TEXT SECTION.
○ ○ ○ ○

Agents closing at least $1 million annually were most likely to move during Q1 (55 percent), followed by agents closing at least $4 million (19 percent). Meanwhile, agents closing less than $1 million (13.5 percent) and agents closing $8 million or more (11.7 percent) were the least likely to make a move.
The report said agents who close at least $4 million annually offer the “highest return on investment” for brokerages, as they already have the skills and systems to succeed but simply need a brokerage partner to help them scale more efficiently. Meanwhile, agents closing at least $1 million per year are “who pay the bills for the brokerage” and need deep training, education, coaching and lead generation support to move them to the next tier.
Agents at the top and bottom tiers of production should be approached carefully, the report said, with top producers moving only when a brokerage can offer “advanced wealth building, legacy planning and bespoke operational support.” Lastly, those closing under $1 million should only be recruited if they’re on “a clear trajectory of growth.”

Ben Hess | Credit: LinkedIn
Although production is an important metric, the report noted a caveat to keep in mind: 80 percent of agents don’t produce consistently and often go between boom and bust from quarter to quarter. The remaining 20 percent are consistently closing deals, making them the “productive core” that brokerages should focus on recruiting or retaining.
“Strong recruiting is not just about bringing agents in,” Recruiting Insight Managing Partner Ben Hess said in a prepared statement. “It’s about keeping high performers inside your ecosystem when the market shifts.”
Quality over quantity
On the brokerage side, the report said that industry members often overestimate the impact of a business model — traditional, virtual, value or hybrid — on a firm’s success. “The market is split between winners and losers in every category, proving that execution matters more than the label on the sign,” the report read.

○ ○ ○ ○

MATERIAL SUPPLIED.

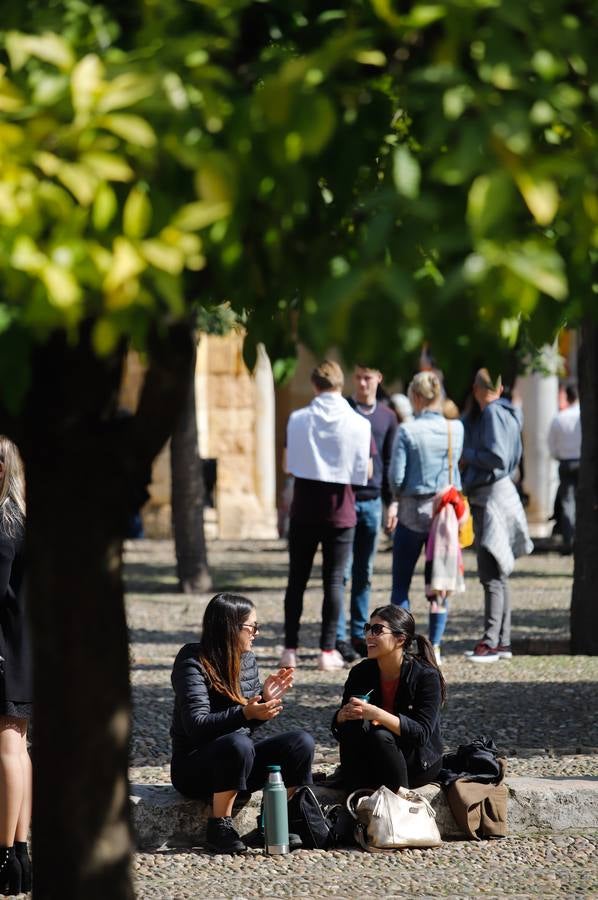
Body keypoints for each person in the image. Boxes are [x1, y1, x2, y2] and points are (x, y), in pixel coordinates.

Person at [170, 592, 315, 854]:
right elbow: (196, 726)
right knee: (238, 744)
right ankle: (219, 826)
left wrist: (263, 702)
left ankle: (277, 820)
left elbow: (243, 724)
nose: (256, 633)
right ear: (229, 627)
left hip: (236, 759)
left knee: (300, 742)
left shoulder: (247, 660)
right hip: (194, 767)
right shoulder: (191, 660)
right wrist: (247, 713)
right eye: (252, 627)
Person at [280, 360, 372, 671]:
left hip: (305, 506)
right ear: (341, 384)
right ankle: (326, 650)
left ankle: (289, 648)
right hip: (339, 509)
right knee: (334, 582)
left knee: (297, 580)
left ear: (315, 385)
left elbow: (287, 465)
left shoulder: (298, 419)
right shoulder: (358, 422)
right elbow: (367, 471)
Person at [388, 372, 464, 664]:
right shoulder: (455, 428)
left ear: (416, 397)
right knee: (440, 580)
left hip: (412, 509)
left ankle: (400, 643)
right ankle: (437, 645)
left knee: (401, 583)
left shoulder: (408, 431)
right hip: (442, 512)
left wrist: (398, 495)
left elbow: (396, 477)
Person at [331, 605, 444, 792]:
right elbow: (342, 732)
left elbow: (421, 734)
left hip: (417, 763)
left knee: (381, 736)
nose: (368, 636)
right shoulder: (361, 672)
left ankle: (399, 806)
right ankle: (352, 800)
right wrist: (340, 717)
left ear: (400, 639)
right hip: (374, 756)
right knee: (352, 726)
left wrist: (377, 714)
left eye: (377, 630)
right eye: (367, 628)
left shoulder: (425, 676)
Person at [461, 369, 533, 662]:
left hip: (491, 496)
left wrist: (468, 455)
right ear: (500, 387)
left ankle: (491, 642)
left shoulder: (491, 413)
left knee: (490, 574)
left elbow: (498, 457)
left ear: (477, 389)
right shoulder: (509, 412)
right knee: (499, 574)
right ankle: (501, 642)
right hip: (501, 493)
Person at [336, 365, 398, 662]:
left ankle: (361, 635)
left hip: (373, 501)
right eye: (358, 377)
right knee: (341, 572)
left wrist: (392, 502)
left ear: (378, 379)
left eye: (368, 377)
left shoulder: (387, 417)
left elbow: (388, 462)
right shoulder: (344, 410)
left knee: (365, 572)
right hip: (345, 499)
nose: (362, 383)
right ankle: (337, 636)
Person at [0, 437, 32, 895]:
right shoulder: (22, 519)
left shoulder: (4, 525)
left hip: (5, 642)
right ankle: (20, 852)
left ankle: (4, 852)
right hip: (25, 643)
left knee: (7, 743)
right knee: (20, 744)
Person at [547, 384, 581, 555]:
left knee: (567, 502)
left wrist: (558, 455)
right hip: (584, 462)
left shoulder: (559, 418)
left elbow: (551, 446)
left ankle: (570, 539)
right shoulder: (584, 417)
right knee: (585, 500)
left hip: (566, 463)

○ ○ ○ ○

WORK TASK A. Reproduce the passage of the text on agent recruiting starting at "Quality over quantity" and ending at "the report read.".
WORK TASK B. List every brokerage business model named in the text on agent recruiting.

EXERCISE OUTPUT A.
Quality over quantity
On the brokerage side, the report said that industry members often overestimate the impact of a business model — traditional, virtual, value or hybrid — on a firm’s success. “The market is split between winners and losers in every category, proving that execution matters more than the label on the sign,” the report read.

EXERCISE OUTPUT B. Traditional, virtual, value, hybrid